The X7’s visual mass put a strain on BMW’s usually suave message machine. “Despite his considerable size, he still exudes an air of finesse and extreme agility,” the press materials blithely lie. “True greatness and superiority are evident in the prominent vertical kidney grilles, powerful air intakes and elegantly accented surfaces. This vehicle radiates sheer grandeur.



With respect, it’s a bit post-hoc: it’s the 3 billion euros already spent that are worth it, not the other way around. Even Project ONE raised an eyebrow.

In any event, Mr Zetsche will have to discuss this with the peoples and parliaments of Europe. In two years, the market share of diesel has fallen by 8%. In court in Germany, sales fell 14% in August compared to 2016. Madrid, Paris and Athens announced diesel bans to tackle urban concentrations of NOx and particulate matter, which will come into full effect from by 2025. Even Daimler’s hometown of Stuttgart wants to brush the city’s famous soot off its shoulders.
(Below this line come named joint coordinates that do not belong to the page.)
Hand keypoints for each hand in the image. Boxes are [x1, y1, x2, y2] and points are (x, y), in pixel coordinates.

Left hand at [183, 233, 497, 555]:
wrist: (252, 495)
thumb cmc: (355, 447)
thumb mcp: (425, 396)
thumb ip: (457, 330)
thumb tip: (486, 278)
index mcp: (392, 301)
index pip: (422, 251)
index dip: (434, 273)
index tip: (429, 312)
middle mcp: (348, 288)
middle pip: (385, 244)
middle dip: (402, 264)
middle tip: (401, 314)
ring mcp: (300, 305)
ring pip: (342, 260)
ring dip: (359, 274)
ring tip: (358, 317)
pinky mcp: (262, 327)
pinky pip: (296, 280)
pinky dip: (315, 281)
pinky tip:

It’s worse than it looks. In Western Europe, automakers depend on the profits of large luxury vehicles, many of which are powered by diesel engines, which produce less carbon per kilometer than their petrol counterparts. Without diesel carbon offsetting, automakers have no hope of meeting European Union average fleet standards (95 grams per kilometer by 2021) or avoiding steep pollution fines, Brussels for non-compliance.

German automaker Mercedes-Benz unveiled its hybrid hypercar, the Project One, at the Frankfurt Motor Show on Tuesday. The company will only make 275 units, which will sell for 2.275 million euros ($2.72 million) each. WSJ’s Dan Neil takes a closer look.
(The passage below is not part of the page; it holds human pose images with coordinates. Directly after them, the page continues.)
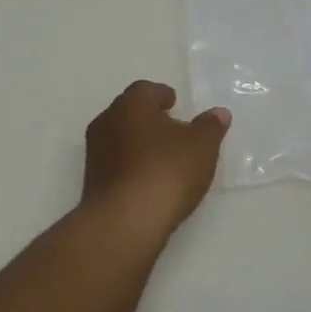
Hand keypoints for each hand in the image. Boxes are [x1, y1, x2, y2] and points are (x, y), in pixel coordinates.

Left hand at [81, 81, 229, 243]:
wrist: (124, 221)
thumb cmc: (166, 172)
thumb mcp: (201, 147)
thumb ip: (210, 127)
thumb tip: (218, 113)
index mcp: (131, 104)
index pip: (146, 90)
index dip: (162, 95)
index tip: (175, 105)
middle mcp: (107, 121)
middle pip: (130, 112)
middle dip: (149, 118)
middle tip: (172, 129)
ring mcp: (95, 152)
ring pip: (120, 137)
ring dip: (139, 143)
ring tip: (163, 157)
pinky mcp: (92, 180)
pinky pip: (115, 163)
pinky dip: (131, 165)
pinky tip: (148, 180)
The theme for the Mercedes-Benz media gala was #settingthemood; but everywhere I looked I saw #sunkcostfallacy, the human tendency to double down on bad bets for fear of losing what economists call sunk costs. But sunk costs are by no means recoverable, hence the fallacy.

It’s hard to know when to leave. But walk away. Diesel is politically condemned in Europe. China’s electrification mandates represent a whole new industrial super-gravity. Given these events and the growing public sanction, Mr. Zetsche, how long can the German car industry afford to cling to diesel? Long enough to recoup sunk costs? Oh dear.

Anyway, even that wasn’t the big story, the real story. Have you seen those heels worn by F1 driver Lewis Hamilton? G’wan, mate.

Corrections & Amplifications
An incorrect version of this piece was originally posted online. Madrid, Paris and Athens have announced diesel bans to tackle urban concentrations of NOx and particulate matter coming into full effect by 2025. An earlier version put the year as 2015. Daim is the oldest of the German giants automotive manufacturing; an earlier version said it was the oldest and largest. Ulrich Eichhorn told Automotive News that the VW Group will need more than 200 gigawatt hours of batteries by 2025 to meet its targets; an earlier version said it would need 200 gigawatt hours. Clean-air investigators found emissions software in VW Group products, affecting 11 million vehicles worldwide; an earlier version said “over” 11 million. Additionally, the Audi Aicon concept has no steering wheel, pedals or other basic cabin cues. A previous version of the slideshow included an image of the Audi Elaine concept, misidentified as the Audi Aicon. The image has been deleted. (September 22).